27 Aug 2014

Reviews In Brief - Horsebeach, "Country Funk II", The John Steel Singers "Everything's a Thread"

Reviews by Nathan Ford

"Horsebeach"is a rather special debut album from Manchester's Ryan Kennedy, following on from a promising single and E.P over the last year. It's an extremely accomplished example of bedsit jangle that will give those of you who have thrashed your copies of Real Estate's "Atlas" something fresh to sink your teeth into (indeed I think I prefer this, but it doesn't reach the heights of "Days"). Sharing Real Estate's lazy, summer sway, Horsebeach also recalls influences closer to home, particularly Felt, and on tracks like "Dull" there is more than a hint of Morrissey in Kennedy's delivery. The credits seem to indicate that this is a one man show, with Kennedy writing, performing and producing the lot - an impressive feat, particularly when the end result sounds like it's capturing that magic moment in the rehearsal room when everyone locks on to exactly the same wavelength. Pretty great.

Also pretty great is the much anticipated "Country Funk Volume II 1967 - 1974", which does an admirable job of capitalising on the strengths of Volume One. The names may be slightly more familiar, and there may be a higher reliance on covers of very familiar songs, but there are still plenty of surprises. Top of the heap is Townes Van Zandt's whip smart "Hunger Child Blues", a highlight from a surprisingly funky set of sessions dating two years prior to his debut album (those sessions are available here). And Billy Swan's wound down, funereal take on "Don't Be Cruel" set a template that Robert Plant waited thirty odd years to capitalise on with "Raising Sand". Some great stuff here.

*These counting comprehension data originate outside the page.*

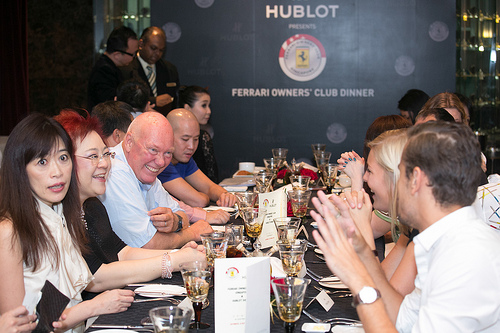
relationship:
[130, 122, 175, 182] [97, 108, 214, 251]
face belonging to man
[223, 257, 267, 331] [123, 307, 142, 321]
menu on table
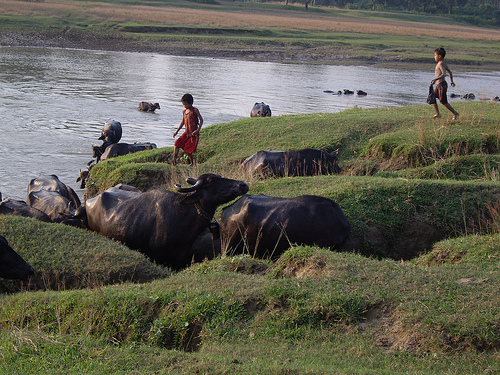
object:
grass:
[0, 100, 500, 375]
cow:
[242, 147, 341, 180]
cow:
[357, 90, 367, 96]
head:
[174, 173, 250, 207]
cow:
[84, 173, 352, 273]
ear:
[174, 190, 202, 207]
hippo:
[221, 193, 352, 263]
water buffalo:
[26, 175, 81, 222]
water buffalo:
[98, 119, 122, 143]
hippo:
[0, 174, 83, 229]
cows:
[450, 93, 500, 101]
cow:
[250, 102, 271, 117]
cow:
[139, 101, 160, 112]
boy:
[427, 48, 460, 120]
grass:
[0, 12, 499, 65]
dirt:
[184, 35, 314, 63]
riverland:
[1, 1, 500, 73]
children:
[172, 48, 460, 165]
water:
[0, 46, 500, 203]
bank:
[0, 29, 497, 72]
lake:
[0, 40, 500, 203]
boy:
[168, 93, 203, 165]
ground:
[0, 0, 500, 375]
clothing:
[174, 105, 199, 154]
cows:
[324, 89, 367, 96]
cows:
[76, 169, 89, 189]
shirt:
[426, 85, 435, 105]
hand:
[431, 79, 436, 84]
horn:
[174, 177, 204, 192]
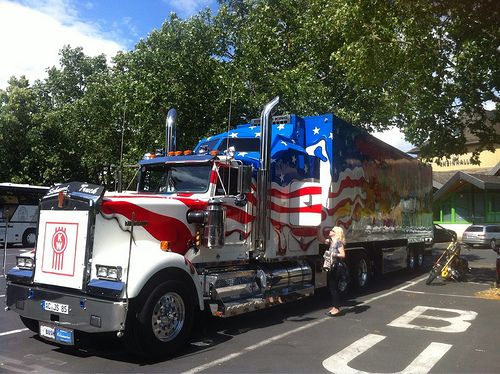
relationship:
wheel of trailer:
[324, 248, 356, 295] [269, 93, 440, 316]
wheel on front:
[324, 248, 356, 295] [317, 113, 377, 294]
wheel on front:
[345, 244, 372, 294] [317, 113, 377, 294]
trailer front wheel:
[269, 93, 440, 316] [345, 244, 372, 294]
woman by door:
[324, 224, 346, 321] [217, 159, 250, 250]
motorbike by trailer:
[429, 236, 471, 283] [269, 93, 440, 316]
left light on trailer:
[97, 264, 120, 280] [269, 93, 440, 316]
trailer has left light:
[269, 93, 440, 316] [97, 264, 120, 280]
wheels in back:
[406, 243, 428, 271] [408, 156, 443, 273]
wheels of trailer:
[406, 243, 428, 271] [269, 93, 440, 316]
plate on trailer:
[38, 323, 59, 341] [269, 93, 440, 316]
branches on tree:
[227, 0, 499, 164] [3, 0, 500, 187]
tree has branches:
[3, 0, 500, 187] [227, 0, 499, 164]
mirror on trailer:
[236, 164, 256, 197] [269, 93, 440, 316]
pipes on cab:
[163, 95, 283, 251] [6, 92, 281, 350]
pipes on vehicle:
[163, 95, 283, 251] [5, 93, 441, 350]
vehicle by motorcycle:
[5, 93, 441, 350] [427, 230, 474, 281]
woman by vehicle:
[324, 224, 346, 321] [5, 93, 441, 350]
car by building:
[462, 221, 498, 250] [402, 107, 499, 246]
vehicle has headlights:
[5, 93, 441, 350] [15, 260, 122, 283]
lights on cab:
[149, 148, 227, 156] [6, 92, 281, 350]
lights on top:
[149, 148, 227, 156] [141, 141, 266, 161]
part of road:
[411, 229, 500, 265] [435, 231, 498, 262]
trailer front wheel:
[269, 93, 440, 316] [133, 271, 197, 363]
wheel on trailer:
[133, 271, 197, 363] [269, 93, 440, 316]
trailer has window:
[269, 93, 440, 316] [138, 157, 214, 197]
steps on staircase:
[209, 288, 260, 317] [207, 259, 267, 314]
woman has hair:
[324, 224, 346, 321] [333, 227, 345, 249]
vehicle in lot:
[5, 93, 441, 350] [2, 185, 499, 373]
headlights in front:
[15, 260, 122, 283] [6, 180, 126, 348]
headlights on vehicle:
[15, 260, 122, 283] [5, 93, 434, 351]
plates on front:
[39, 325, 55, 345] [6, 180, 126, 348]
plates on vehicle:
[39, 325, 55, 345] [5, 93, 434, 351]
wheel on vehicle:
[133, 271, 197, 363] [5, 93, 434, 351]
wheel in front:
[133, 271, 197, 363] [6, 180, 126, 348]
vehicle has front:
[5, 93, 434, 351] [6, 180, 126, 348]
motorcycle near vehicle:
[427, 230, 474, 281] [5, 93, 441, 350]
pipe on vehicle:
[249, 94, 284, 259] [5, 93, 434, 351]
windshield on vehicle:
[137, 164, 210, 192] [5, 93, 434, 351]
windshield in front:
[137, 164, 210, 192] [6, 180, 126, 348]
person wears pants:
[328, 224, 345, 317] [324, 266, 342, 308]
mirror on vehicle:
[236, 164, 256, 197] [5, 93, 434, 351]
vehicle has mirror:
[5, 93, 434, 351] [236, 164, 256, 197]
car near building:
[462, 221, 498, 250] [402, 107, 499, 246]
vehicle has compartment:
[5, 93, 441, 350] [288, 184, 326, 231]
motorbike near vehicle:
[425, 236, 471, 286] [5, 93, 441, 350]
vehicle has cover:
[5, 93, 441, 350] [33, 211, 87, 289]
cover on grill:
[33, 211, 87, 289] [37, 181, 105, 293]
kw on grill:
[49, 229, 73, 252] [37, 181, 105, 293]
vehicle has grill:
[5, 93, 441, 350] [37, 181, 105, 293]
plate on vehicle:
[38, 323, 59, 341] [5, 93, 441, 350]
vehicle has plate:
[5, 93, 441, 350] [38, 323, 59, 341]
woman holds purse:
[324, 224, 346, 321] [329, 257, 351, 285]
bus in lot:
[0, 172, 42, 249] [2, 185, 499, 373]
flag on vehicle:
[100, 114, 355, 242] [5, 93, 441, 350]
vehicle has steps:
[5, 93, 441, 350] [209, 288, 260, 317]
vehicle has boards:
[5, 93, 441, 350] [213, 261, 270, 315]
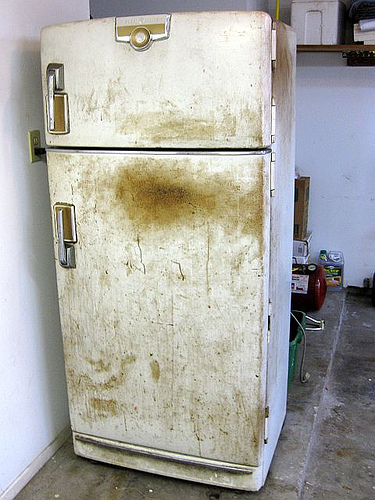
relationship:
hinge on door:
[270, 29, 278, 61] [37, 21, 278, 148]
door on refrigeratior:
[37, 21, 278, 148] [34, 18, 306, 418]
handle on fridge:
[55, 207, 76, 269] [38, 8, 298, 495]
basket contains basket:
[286, 301, 306, 384] [286, 308, 307, 386]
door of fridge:
[38, 8, 272, 150] [38, 8, 298, 495]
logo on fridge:
[115, 13, 171, 51] [38, 8, 298, 495]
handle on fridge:
[44, 61, 71, 137] [38, 8, 298, 495]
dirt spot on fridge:
[113, 165, 266, 240] [40, 8, 298, 492]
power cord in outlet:
[36, 144, 47, 156] [25, 129, 44, 160]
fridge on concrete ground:
[40, 8, 298, 492] [10, 287, 374, 499]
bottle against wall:
[318, 248, 329, 266] [286, 46, 374, 296]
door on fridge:
[43, 145, 264, 475] [38, 8, 298, 495]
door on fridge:
[38, 8, 272, 150] [38, 8, 298, 495]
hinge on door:
[260, 413, 272, 447] [43, 145, 264, 475]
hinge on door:
[264, 297, 272, 344] [43, 145, 264, 475]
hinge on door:
[270, 100, 278, 148] [38, 8, 272, 150]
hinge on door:
[269, 27, 278, 65] [38, 8, 272, 150]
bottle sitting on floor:
[319, 247, 347, 296] [306, 436, 344, 480]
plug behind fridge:
[26, 128, 44, 165] [38, 8, 298, 495]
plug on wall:
[21, 125, 46, 166] [2, 2, 94, 498]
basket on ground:
[286, 308, 307, 386] [325, 346, 372, 446]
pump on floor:
[289, 260, 328, 315] [12, 287, 375, 500]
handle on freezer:
[44, 62, 56, 131] [39, 11, 272, 150]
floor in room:
[286, 303, 371, 498] [3, 1, 374, 497]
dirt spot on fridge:
[113, 156, 265, 247] [38, 8, 298, 495]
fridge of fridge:
[38, 8, 298, 495] [38, 8, 298, 495]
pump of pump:
[289, 243, 320, 281] [289, 260, 328, 315]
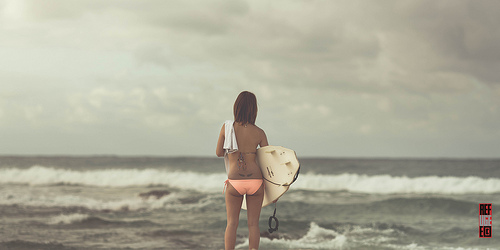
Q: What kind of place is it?
A: It is an ocean.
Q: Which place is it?
A: It is an ocean.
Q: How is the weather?
A: It is overcast.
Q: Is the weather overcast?
A: Yes, it is overcast.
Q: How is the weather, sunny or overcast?
A: It is overcast.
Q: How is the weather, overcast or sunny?
A: It is overcast.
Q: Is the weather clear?
A: No, it is overcast.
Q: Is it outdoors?
A: Yes, it is outdoors.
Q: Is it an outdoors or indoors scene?
A: It is outdoors.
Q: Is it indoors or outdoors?
A: It is outdoors.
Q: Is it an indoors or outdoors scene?
A: It is outdoors.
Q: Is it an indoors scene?
A: No, it is outdoors.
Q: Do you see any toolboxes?
A: No, there are no toolboxes.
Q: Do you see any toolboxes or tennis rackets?
A: No, there are no toolboxes or tennis rackets.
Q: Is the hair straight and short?
A: Yes, the hair is straight and short.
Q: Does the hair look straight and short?
A: Yes, the hair is straight and short.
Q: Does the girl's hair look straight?
A: Yes, the hair is straight.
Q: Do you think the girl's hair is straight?
A: Yes, the hair is straight.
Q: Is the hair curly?
A: No, the hair is straight.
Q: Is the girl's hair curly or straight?
A: The hair is straight.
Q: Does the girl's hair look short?
A: Yes, the hair is short.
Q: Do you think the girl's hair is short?
A: Yes, the hair is short.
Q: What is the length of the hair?
A: The hair is short.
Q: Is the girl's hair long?
A: No, the hair is short.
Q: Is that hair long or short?
A: The hair is short.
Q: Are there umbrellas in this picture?
A: No, there are no umbrellas.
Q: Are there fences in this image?
A: No, there are no fences.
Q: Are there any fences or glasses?
A: No, there are no fences or glasses.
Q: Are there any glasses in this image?
A: No, there are no glasses.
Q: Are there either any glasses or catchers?
A: No, there are no glasses or catchers.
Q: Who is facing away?
A: The girl is facing away.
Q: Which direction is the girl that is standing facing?
A: The girl is facing away.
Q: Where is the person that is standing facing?
A: The girl is facing away.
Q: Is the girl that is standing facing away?
A: Yes, the girl is facing away.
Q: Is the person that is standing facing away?
A: Yes, the girl is facing away.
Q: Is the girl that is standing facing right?
A: No, the girl is facing away.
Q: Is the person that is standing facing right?
A: No, the girl is facing away.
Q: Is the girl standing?
A: Yes, the girl is standing.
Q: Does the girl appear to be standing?
A: Yes, the girl is standing.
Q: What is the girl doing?
A: The girl is standing.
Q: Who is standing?
A: The girl is standing.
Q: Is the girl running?
A: No, the girl is standing.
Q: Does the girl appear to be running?
A: No, the girl is standing.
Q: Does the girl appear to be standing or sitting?
A: The girl is standing.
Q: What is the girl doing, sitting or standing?
A: The girl is standing.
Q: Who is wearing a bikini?
A: The girl is wearing a bikini.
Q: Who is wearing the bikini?
A: The girl is wearing a bikini.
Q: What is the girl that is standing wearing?
A: The girl is wearing a bikini.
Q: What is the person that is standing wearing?
A: The girl is wearing a bikini.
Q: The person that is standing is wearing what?
A: The girl is wearing a bikini.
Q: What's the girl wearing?
A: The girl is wearing a bikini.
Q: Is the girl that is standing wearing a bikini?
A: Yes, the girl is wearing a bikini.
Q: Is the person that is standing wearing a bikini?
A: Yes, the girl is wearing a bikini.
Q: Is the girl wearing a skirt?
A: No, the girl is wearing a bikini.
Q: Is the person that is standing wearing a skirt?
A: No, the girl is wearing a bikini.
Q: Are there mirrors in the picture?
A: No, there are no mirrors.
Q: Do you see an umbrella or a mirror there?
A: No, there are no mirrors or umbrellas.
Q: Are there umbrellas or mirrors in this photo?
A: No, there are no mirrors or umbrellas.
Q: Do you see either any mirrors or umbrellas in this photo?
A: No, there are no mirrors or umbrellas.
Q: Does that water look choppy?
A: Yes, the water is choppy.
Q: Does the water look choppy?
A: Yes, the water is choppy.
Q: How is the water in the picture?
A: The water is choppy.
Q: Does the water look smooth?
A: No, the water is choppy.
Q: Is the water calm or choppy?
A: The water is choppy.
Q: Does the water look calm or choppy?
A: The water is choppy.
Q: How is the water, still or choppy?
A: The water is choppy.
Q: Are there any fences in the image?
A: No, there are no fences.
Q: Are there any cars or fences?
A: No, there are no fences or cars.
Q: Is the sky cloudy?
A: Yes, the sky is cloudy.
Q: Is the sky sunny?
A: No, the sky is cloudy.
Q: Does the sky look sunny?
A: No, the sky is cloudy.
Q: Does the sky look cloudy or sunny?
A: The sky is cloudy.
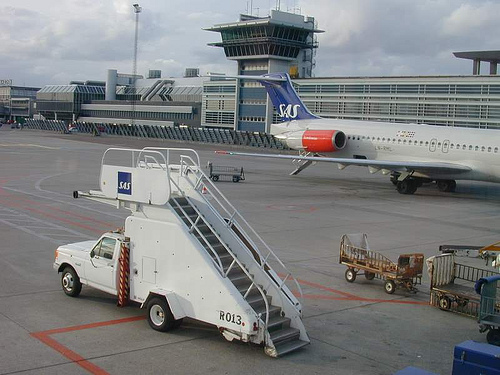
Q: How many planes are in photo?
A: One.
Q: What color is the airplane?
A: White.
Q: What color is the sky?
A: Blue.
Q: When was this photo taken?
A: In the daytime.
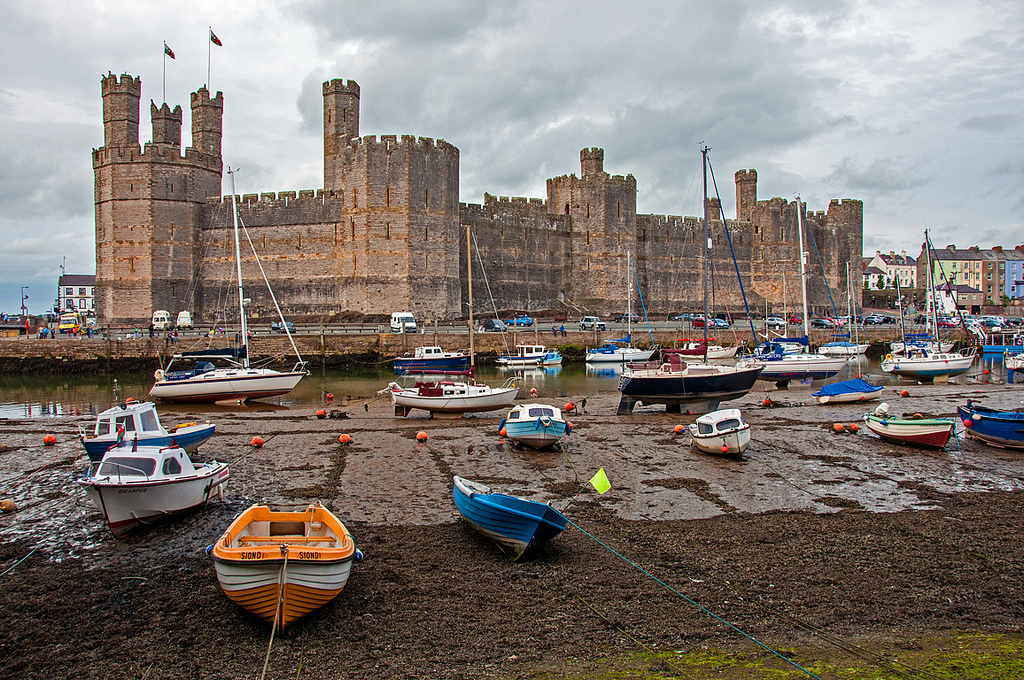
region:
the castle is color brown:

I've shown you enough Australian psychedelia over the last few years for you to know that it's got one of the strongest scenes anywhere at the moment. It's usually accomplished on a purely grass roots level so it's always of interest to see who gets picked up and given a serious push internationally. The latest to follow in Tame Impala and Pond's footsteps is Sydney band The John Steel Singers whose second album "Everything's A Thread" is getting some pretty serious, fringes of the mainstream attention in the UK at the moment. One listen makes it clear why this might be the case. Unerring pop smarts coupled with immaculate, contemporary production. These guys are also a whole lot more fun than Tame Impala and pull from a much wider pool of influences; "State of Unrest" is  krauty motorik goodness grafted onto an irresistible, shiny pop nugget, while "M.J's on Fire Again" is smouldering, psychedelic funk of Princely proportions. And that my friends, is just the proverbial tip. Big things await this lot.